**EXERCISE**
For every entry, reproduce the wording exactly and omit any image it holds.

Stored data
▬▬▬▬▬▬
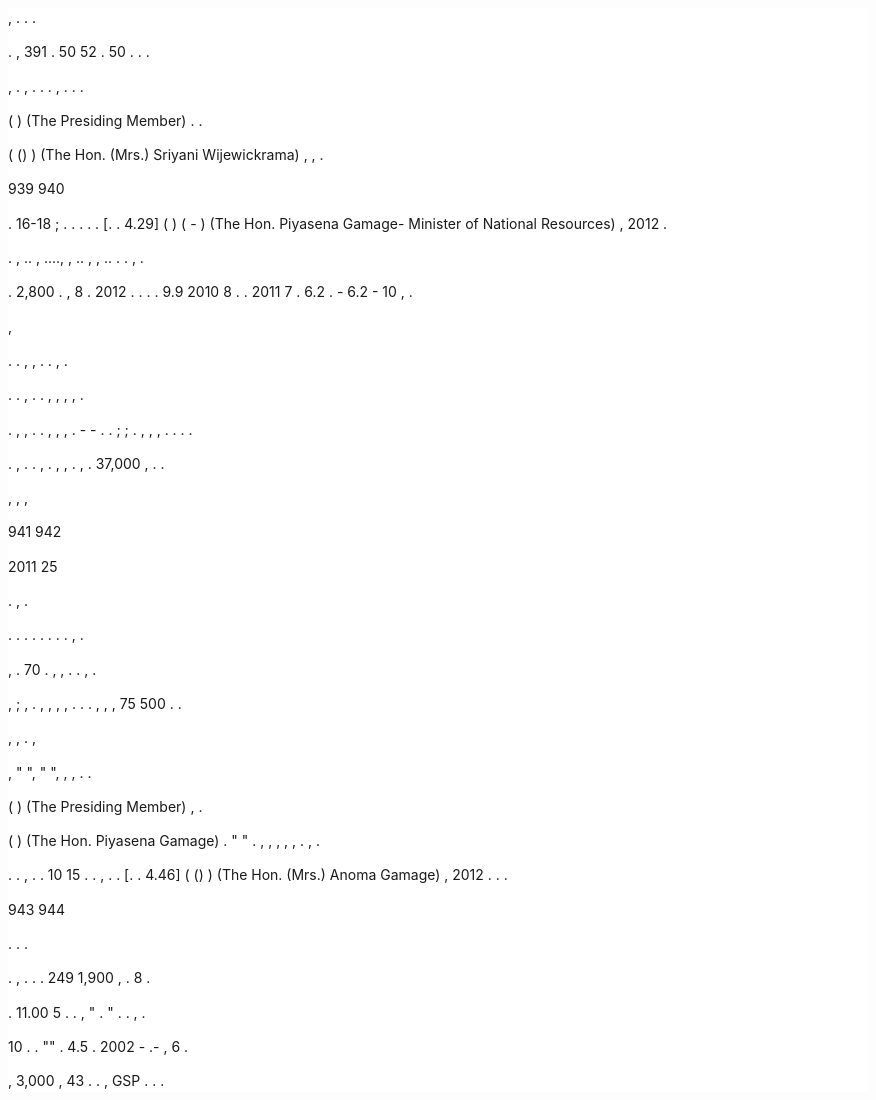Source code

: , . . .

. , 391 . 50 52 . 50 . . .

, . , . . . , . . .

( ) (The Presiding Member) . .

( () ) (The Hon. (Mrs.) Sriyani Wijewickrama) , , .

939 940

. 16-18 ; . . . . . [. . 4.29] ( ) ( - ) (The Hon. Piyasena Gamage- Minister of National Resources) , 2012 .

. , .. , ...., , .. , , .. . . , .

. 2,800 . , 8 . 2012 . . . . 9.9 2010 8 . . 2011 7 . 6.2 . - 6.2 - 10 , .

,

. . , , . . , .

. . , . . , , , , .

. , , . . , , , . - - . . ; ; . , , , . . . .

. , . . , . , , . , . 37,000 , . .

, , ,

941 942

2011 25

. , .

. . . . . . . . , .

, . 70 . , , . . , .

, ; , . , , , , . . . , , , 75 500 . .

, , . ,

, " ", " ", , , . .

( ) (The Presiding Member) , .

( ) (The Hon. Piyasena Gamage) . " " . , , , , , . , .

. . , . . 10 15 . . , . . [. . 4.46] ( () ) (The Hon. (Mrs.) Anoma Gamage) , 2012 . . .

943 944

. . .

. , . . . 249 1,900 , . 8 .

. 11.00 5 . . , " . " . . , .

10 . . "" . 4.5 . 2002 - .- , 6 .

, 3,000 , 43 . . , GSP . . .
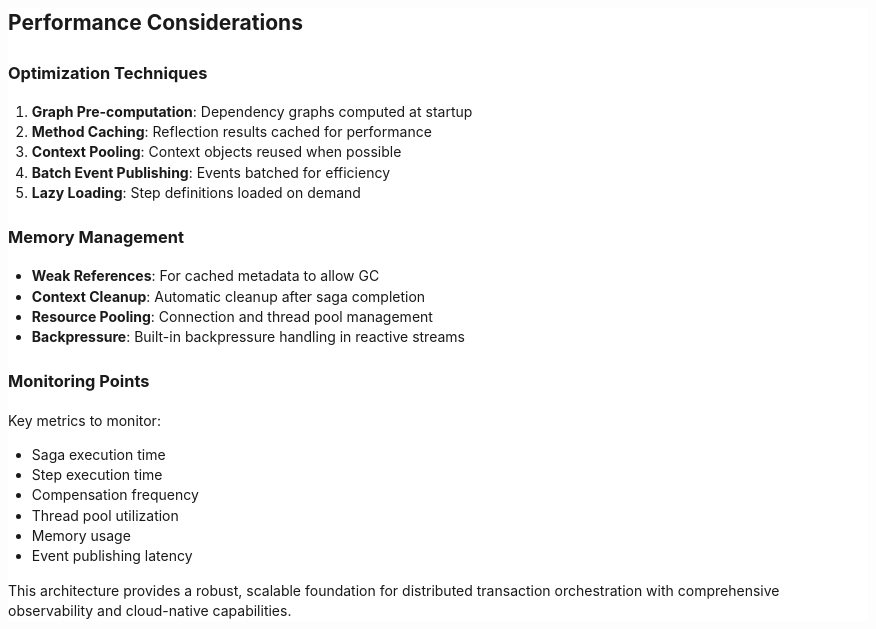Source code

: ## Performance Considerations

### Optimization Techniques

1. **Graph Pre-computation**: Dependency graphs computed at startup
2. **Method Caching**: Reflection results cached for performance
3. **Context Pooling**: Context objects reused when possible
4. **Batch Event Publishing**: Events batched for efficiency
5. **Lazy Loading**: Step definitions loaded on demand

### Memory Management

- **Weak References**: For cached metadata to allow GC
- **Context Cleanup**: Automatic cleanup after saga completion
- **Resource Pooling**: Connection and thread pool management
- **Backpressure**: Built-in backpressure handling in reactive streams

### Monitoring Points

Key metrics to monitor:

- Saga execution time
- Step execution time
- Compensation frequency
- Thread pool utilization
- Memory usage
- Event publishing latency

This architecture provides a robust, scalable foundation for distributed transaction orchestration with comprehensive observability and cloud-native capabilities.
▬▬▬▬▬▬
**EXPECTED ANSWER**
Source code

: , . . .

. , 391 . 50 52 . 50 . . .

, . , . . . , . . .

( ) (The Presiding Member) . .

( () ) (The Hon. (Mrs.) Sriyani Wijewickrama) , , .

939 940

. 16-18 ; . . . . . [. . 4.29] ( ) ( - ) (The Hon. Piyasena Gamage- Minister of National Resources) , 2012 .

. , .. , ...., , .. , , .. . . , .

. 2,800 . , 8 . 2012 . . . . 9.9 2010 8 . . 2011 7 . 6.2 . - 6.2 - 10 , .

,

. . , , . . , .

. . , . . , , , , .

. , , . . , , , . - - . . ; ; . , , , . . . .

. , . . , . , , . , . 37,000 , . .

, , ,

941 942

2011 25

. , .

. . . . . . . . , .

, . 70 . , , . . , .

, ; , . , , , , . . . , , , 75 500 . .

, , . ,

, " ", " ", , , . .

( ) (The Presiding Member) , .

( ) (The Hon. Piyasena Gamage) . " " . , , , , , . , .

. . , . . 10 15 . . , . . [. . 4.46] ( () ) (The Hon. (Mrs.) Anoma Gamage) , 2012 . . .

943 944

. . .

. , . . . 249 1,900 , . 8 .

. 11.00 5 . . , " . " . . , .

10 . . "" . 4.5 . 2002 - .- , 6 .

, 3,000 , 43 . . , GSP . . .
Source code

: ## Performance Considerations

### Optimization Techniques

1. **Graph Pre-computation**: Dependency graphs computed at startup
2. **Method Caching**: Reflection results cached for performance
3. **Context Pooling**: Context objects reused when possible
4. **Batch Event Publishing**: Events batched for efficiency
5. **Lazy Loading**: Step definitions loaded on demand

### Memory Management

- **Weak References**: For cached metadata to allow GC
- **Context Cleanup**: Automatic cleanup after saga completion
- **Resource Pooling**: Connection and thread pool management
- **Backpressure**: Built-in backpressure handling in reactive streams

### Monitoring Points

Key metrics to monitor:

- Saga execution time
- Step execution time
- Compensation frequency
- Thread pool utilization
- Memory usage
- Event publishing latency

This architecture provides a robust, scalable foundation for distributed transaction orchestration with comprehensive observability and cloud-native capabilities.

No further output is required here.